On 25 May, the Commission unveiled three new draft regulations aimed at stimulating electronic commerce across the European Union.
Indeed, although online business is constantly growing, there are still a number of obstacles that prevent the Union from taking full advantage of the digital revolution and the digital economy from unleashing its full potential.
These draft regulations form part of the Commission’s ambitious strategy of creating a digital single market based on three pillars. The first pillar aims to improve access to digital goods and services throughout Europe for all consumers and businesses; the second pillar is intended to create an environment conducive to the development of networks and services; the purpose of the third and final pillar is to maximise the digital economy's growth potential.
The Commission began working on the first pillar back in December 2015, with the adoption of two draft directives directly related to the most common e-commerce contracts, namely contracts for online sales of goods and contracts for the supply of digital content (COM(2015) 634 and COM(2016) 635). These directives addressed the issue of the conformity of the goods sold or services provided and the compensation arrangements in the event of non-conformity.
It is too soon to discuss these texts which are still only proposals. Nevertheless, with regard to contracts for the supply of digital content, it should be noted that the directive may relate not just to content supplied in exchange for payment but also to that supplied in exchange for non-financial consideration. The directive aims to create a specific financial model whereby services are supplied in exchange for personal information, such as a name, email address or even a photograph. For this type of "contract", the supplier would also have specific obligations in terms of conformity.
The three draft regulations issued by the Commission in May 2016 further construction of the first pillar.
The first proposal (COM(2016) 289) targets the problem of geo-blocking which, according to the Commission, is discrimination based, directly or indirectly, on the consumer's nationality, place of residence or place of establishment. It aims to forbid professionals from preventing or restricting access by certain consumers to their websites or applying different general terms and conditions of sale depending on the customer's country or place of residence. Nevertheless, it should be noted that professionals will not be obliged to supply the entire European Union and will be free to refuse to supply goods outside the borders of their Member State.

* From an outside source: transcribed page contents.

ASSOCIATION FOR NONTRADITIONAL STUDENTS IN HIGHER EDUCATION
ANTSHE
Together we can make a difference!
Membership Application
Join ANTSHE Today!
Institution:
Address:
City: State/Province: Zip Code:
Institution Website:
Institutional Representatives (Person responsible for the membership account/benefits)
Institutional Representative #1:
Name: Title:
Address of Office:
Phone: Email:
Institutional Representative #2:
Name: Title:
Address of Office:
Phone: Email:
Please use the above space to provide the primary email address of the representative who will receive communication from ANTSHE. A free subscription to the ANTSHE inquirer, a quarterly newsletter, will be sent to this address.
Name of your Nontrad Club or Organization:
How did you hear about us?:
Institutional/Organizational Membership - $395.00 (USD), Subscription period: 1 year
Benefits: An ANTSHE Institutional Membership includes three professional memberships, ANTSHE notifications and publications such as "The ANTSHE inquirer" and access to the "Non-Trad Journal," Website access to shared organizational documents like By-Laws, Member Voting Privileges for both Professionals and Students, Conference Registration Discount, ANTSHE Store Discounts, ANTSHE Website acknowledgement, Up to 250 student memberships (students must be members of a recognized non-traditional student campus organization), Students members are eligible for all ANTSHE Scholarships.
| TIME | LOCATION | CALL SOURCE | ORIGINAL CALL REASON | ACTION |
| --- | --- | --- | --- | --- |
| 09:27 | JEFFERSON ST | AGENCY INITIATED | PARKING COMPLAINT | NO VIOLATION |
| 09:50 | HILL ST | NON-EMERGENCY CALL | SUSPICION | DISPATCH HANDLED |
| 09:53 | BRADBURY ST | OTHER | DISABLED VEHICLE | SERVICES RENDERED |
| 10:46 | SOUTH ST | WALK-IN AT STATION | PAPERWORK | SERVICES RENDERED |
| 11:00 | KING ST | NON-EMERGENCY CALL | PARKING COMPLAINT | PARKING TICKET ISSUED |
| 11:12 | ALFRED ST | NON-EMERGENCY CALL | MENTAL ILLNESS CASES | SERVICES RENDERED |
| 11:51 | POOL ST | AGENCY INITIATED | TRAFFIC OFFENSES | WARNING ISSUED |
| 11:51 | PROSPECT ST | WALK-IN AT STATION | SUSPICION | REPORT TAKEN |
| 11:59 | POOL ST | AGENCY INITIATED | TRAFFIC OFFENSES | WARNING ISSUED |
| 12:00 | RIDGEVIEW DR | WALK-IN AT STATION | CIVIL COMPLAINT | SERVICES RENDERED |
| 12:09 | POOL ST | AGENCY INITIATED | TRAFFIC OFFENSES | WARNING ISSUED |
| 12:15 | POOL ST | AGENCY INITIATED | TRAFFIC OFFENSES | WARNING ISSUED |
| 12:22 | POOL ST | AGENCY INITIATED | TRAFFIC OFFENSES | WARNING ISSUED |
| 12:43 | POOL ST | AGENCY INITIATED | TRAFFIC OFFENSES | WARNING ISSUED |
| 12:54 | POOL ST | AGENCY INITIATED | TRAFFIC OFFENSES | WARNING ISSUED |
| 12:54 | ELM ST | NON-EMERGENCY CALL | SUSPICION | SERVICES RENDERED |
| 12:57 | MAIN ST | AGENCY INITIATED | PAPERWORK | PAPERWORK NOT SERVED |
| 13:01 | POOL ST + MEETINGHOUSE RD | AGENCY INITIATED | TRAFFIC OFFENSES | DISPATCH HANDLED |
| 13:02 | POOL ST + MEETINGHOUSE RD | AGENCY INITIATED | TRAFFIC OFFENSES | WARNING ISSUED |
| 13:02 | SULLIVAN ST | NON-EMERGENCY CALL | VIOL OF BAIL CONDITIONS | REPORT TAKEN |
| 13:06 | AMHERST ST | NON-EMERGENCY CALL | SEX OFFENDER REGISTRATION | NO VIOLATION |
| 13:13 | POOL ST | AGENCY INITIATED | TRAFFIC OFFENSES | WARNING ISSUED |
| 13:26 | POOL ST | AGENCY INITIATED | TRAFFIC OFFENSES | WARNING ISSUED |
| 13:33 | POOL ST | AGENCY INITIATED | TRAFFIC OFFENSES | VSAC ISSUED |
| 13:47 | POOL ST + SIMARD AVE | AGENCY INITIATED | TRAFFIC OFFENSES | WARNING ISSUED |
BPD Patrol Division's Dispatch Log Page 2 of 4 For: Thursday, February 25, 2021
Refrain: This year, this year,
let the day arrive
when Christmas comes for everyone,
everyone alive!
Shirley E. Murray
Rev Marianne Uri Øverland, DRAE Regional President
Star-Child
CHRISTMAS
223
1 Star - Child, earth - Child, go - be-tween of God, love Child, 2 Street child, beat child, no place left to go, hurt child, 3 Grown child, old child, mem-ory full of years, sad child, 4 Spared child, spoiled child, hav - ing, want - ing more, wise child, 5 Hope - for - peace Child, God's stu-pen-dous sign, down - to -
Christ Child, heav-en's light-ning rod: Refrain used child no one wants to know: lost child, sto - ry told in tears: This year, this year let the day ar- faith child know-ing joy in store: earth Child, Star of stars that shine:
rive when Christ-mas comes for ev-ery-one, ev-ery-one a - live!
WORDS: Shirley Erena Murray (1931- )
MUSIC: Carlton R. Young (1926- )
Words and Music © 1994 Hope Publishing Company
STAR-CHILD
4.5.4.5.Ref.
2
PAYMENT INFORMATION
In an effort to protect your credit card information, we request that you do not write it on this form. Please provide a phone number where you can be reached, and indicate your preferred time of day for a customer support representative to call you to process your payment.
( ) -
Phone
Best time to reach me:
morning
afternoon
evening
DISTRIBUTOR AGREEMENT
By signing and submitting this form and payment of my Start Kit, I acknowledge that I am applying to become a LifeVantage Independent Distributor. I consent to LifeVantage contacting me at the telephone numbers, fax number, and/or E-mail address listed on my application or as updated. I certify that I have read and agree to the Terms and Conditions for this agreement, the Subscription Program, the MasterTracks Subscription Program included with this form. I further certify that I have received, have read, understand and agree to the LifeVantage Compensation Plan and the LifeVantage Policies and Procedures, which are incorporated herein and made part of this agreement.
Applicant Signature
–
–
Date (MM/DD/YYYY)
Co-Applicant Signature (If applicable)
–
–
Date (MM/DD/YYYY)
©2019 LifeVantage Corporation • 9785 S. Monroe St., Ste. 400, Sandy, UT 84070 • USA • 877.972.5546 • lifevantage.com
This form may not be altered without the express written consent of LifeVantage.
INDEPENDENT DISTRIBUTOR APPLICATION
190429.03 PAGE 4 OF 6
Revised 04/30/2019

By extension, another problem the Commission wishes to tackle is the cross-border delivery of parcels. Indeed, it considers e-commerce to be undermined by the sometimes high and often disparate prices for delivery services across the European Union. Therefore, the Commission’s second proposal (COM(2016) 285) aims to improve the transparency and regulatory oversight of prices. It does not go so far as to regulate delivery rates, however.
The third and final proposal (COM(2016) 283) concerns the enforcement of consumer rights in the context of e-commerce. The purpose of this regulation is to confer more powers on national authorities in order to improve respect for consumer rights. The idea is to strengthen consumer confidence through more rapid, flexible and coherent application of the consumer protection rules.
Other Commission proposals concerning copyright, the online transmission of audio-visual content, and VAT will follow soon, in order to complete the first pillar.
The texts currently under discussion are not yet final, and we all know that the final text can vary greatly from the initial proposal. In other words, there is still time to lobby the European Parliament in order to ensure that one’s voice is heard.